■ **EXTRAIT FOURNI**
•••
En 1944, le secrétaire d'État Hull demanda à l'historien américain William L. Langer de faire une étude détaillée et absolument objective de la politique qui fut suivie à Vichy par Roosevelt de l'armistice de juin 1940 à l'assassinat de Darlan, à Alger, en décembre 1942.
Il s'agissait de justifier la Maison-Blanche durant les furieux assauts qu'elle avait subis de la part de l'opinion américaine pour sa politique de temporisation et d'attente à l'égard du maréchal Pétain. En marge des mécontentements qui s'exprimaient parfois avec violence, à Londres, journaux et organisations politiques, dès le printemps 1941, menaient le combat pour la rupture des relations diplomatiques. Pourquoi, demande le journaliste Grafton, dénonçons-nous le fascisme lorsqu'il s'appelle Hitler,, mais non lorsqu'il s'appelle Pétain ? Et des associations comme Committee to défend America, le Fight for Freedom, l'Union for Démocratie Action, multipliaient interventions, manifestations et sommations.
L'historien William L. Langer a eu à sa disposition une documentation exceptionnelle : les archives du département d'État de la Guerre, de l'Office des services stratégiques, les papiers de l'amiral Leahy, de Murphy, de Mathews. Il a bénéficié dès 1946 des archives nazies. Mieux encore : les rapports secrets, du côté français, lui ont été communiqués et leurs renseignements sont de premier intérêt, puisque notre clandestin deuxième bureau de l'Armée, ainsi que de hauts fonctionnaires de nos Affaires étrangères, n'ont jamais cessé le contact.
•••
■ **CONSIGNE DE TRAVAIL 1**
Extrayez de l'extrait sur la politique de Roosevelt à Vichy le passage allant de « En 1944, le » à « en décembre 1942. », sans rien y changer.
■ **CONSIGNE DE TRAVAIL 2**
D'après l'extrait sur la politique de Roosevelt à Vichy, dites si chacune des affirmations suivantes est juste (oui ou non), en citant mot pour mot les termes qui tranchent :
(a) C'est en 1944 que Hull confia l'étude à William L. Langer.
(b) Langer n'a eu accès aux archives nazies qu'après 1950.
(c) À Londres, la campagne pour la rupture des relations diplomatiques avait commencé dès le printemps 1941.
■ **CONSIGNE DE TRAVAIL 3**
Poursuivez, s'il vous plaît, l'extrait sur la politique de Roosevelt à Vichy à partir de sa dernière phrase.

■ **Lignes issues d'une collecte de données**
•••
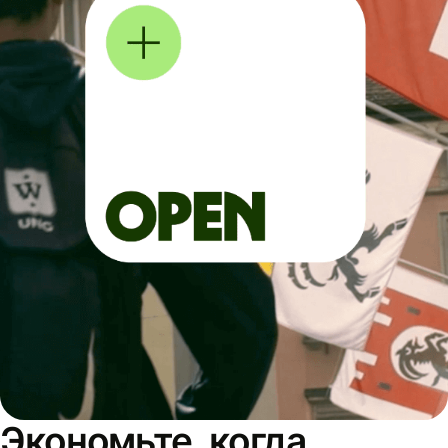
Экономьте, когда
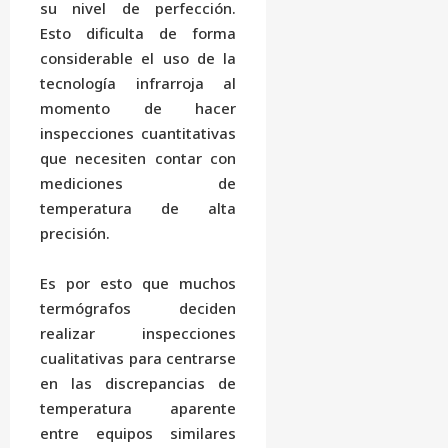
su nivel de perfección.
Esto dificulta de forma
considerable el uso de la
tecnología infrarroja al
momento de hacer
inspecciones cuantitativas
que necesiten contar con
mediciones de
temperatura de alta
precisión.
Es por esto que muchos
termógrafos deciden
realizar inspecciones
cualitativas para centrarse
en las discrepancias de
temperatura aparente
entre equipos similares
•••
■ **RÉPONSE 1**
En 1944, le secrétaire d'État Hull demanda à l'historien américain William L. Langer de faire une étude détaillée et absolument objective de la politique qui fut suivie à Vichy par Roosevelt de l'armistice de juin 1940 à l'assassinat de Darlan, à Alger, en décembre 1942.

■ **RÉPONSE 2**
(a) Oui : « En 1944, le secrétaire d'État Hull demanda à l'historien américain William L. Langer de faire une étude détaillée et absolument objective ».
(b) Non : « Il a bénéficié dès 1946 des archives nazies. »
(c) Oui : « dès le printemps 1941, menaient le combat pour la rupture des relations diplomatiques ».

■ **RÉPONSE 3**
Ce grand travail a paru aux États-Unis sous le titre Our Vichy Gamble et sa traduction vient au jour à la librairie Plon sous ce même titre : Le Jeu américain à Vichy.
L'ouvrage de Langer a cette vertu, qu'en voulant justifier la Maison-Blanche il apporte aux Français encore partagés le premier exposé objectif de la politique de Vichy de juin 1940 à décembre 1942. On n'y parle pas de "trahison" là où il n'y eut pas trahison ; on y discrimine, selon l'événement et sur documents, le rôle des hommes, et il apparaît fort divers, contrairement aux passions qui, depuis 1944, ont tendu à faire de Vichy un tout et à mettre tout le monde dans le même sac.
Quels furent les trois moteurs de l'effort diplomatique de Washington ? D'abord que la flotte française ne fût pas utilisée contre les Alliés, puis que l'Allemagne et l'Italie ne missent pas la main sur les bases françaises d'Afrique ou du nouveau continent ; enfin, que le gouvernement de Vichy ne dépassât pas les conditions d'armistice par "une politique servile de coopération et de collaboration" (Sumner Welles).
Et qu'en est-il advenu ? Comment Vichy a-t-il répondu à ces légitimes exigences américaines ? Le Jeu américain à Vichy est l'histoire dramatique et anxieuse de chasses-croisés, d'oscillations, un chaos d'incertitudes et bruits de toutes sortes.
Le fond est à la méfiance. Dès la fin de juillet 40, Laval explique à Murphy que la victoire allemande donnera à la France "un rôle important" et que, lui, « souhaite ardemment que les Anglais soient vaincus ».
Les représentants américains n'auront pas plus de chance avec Darlan qui, le 14 décembre, promu dauphin, déclare à Mathews qu'« une victoire allemande sera véritablement plus profitable à la France qu'une victoire britannique ».
Ces propos familiers donnent la mesure de l'anxiété avec laquelle Washington suit les intentions et les projets de Vichy.
Durant cette période, Weygand est le seul espoir solide et avoué dans les rapports diplomatiques (il finira par une déception, après des conversations poussées plus avant qu'on ne le pensait). L'historien américain lui donne le mérite incontestable d'avoir, dans un moment grave pour les Alliés, fait échouer les projets de Darlan de mettre Bizerte et Dakar à la disposition des Allemands, dure lutte des premiers jours de juin 41 autour d'un maréchal déjà consentant.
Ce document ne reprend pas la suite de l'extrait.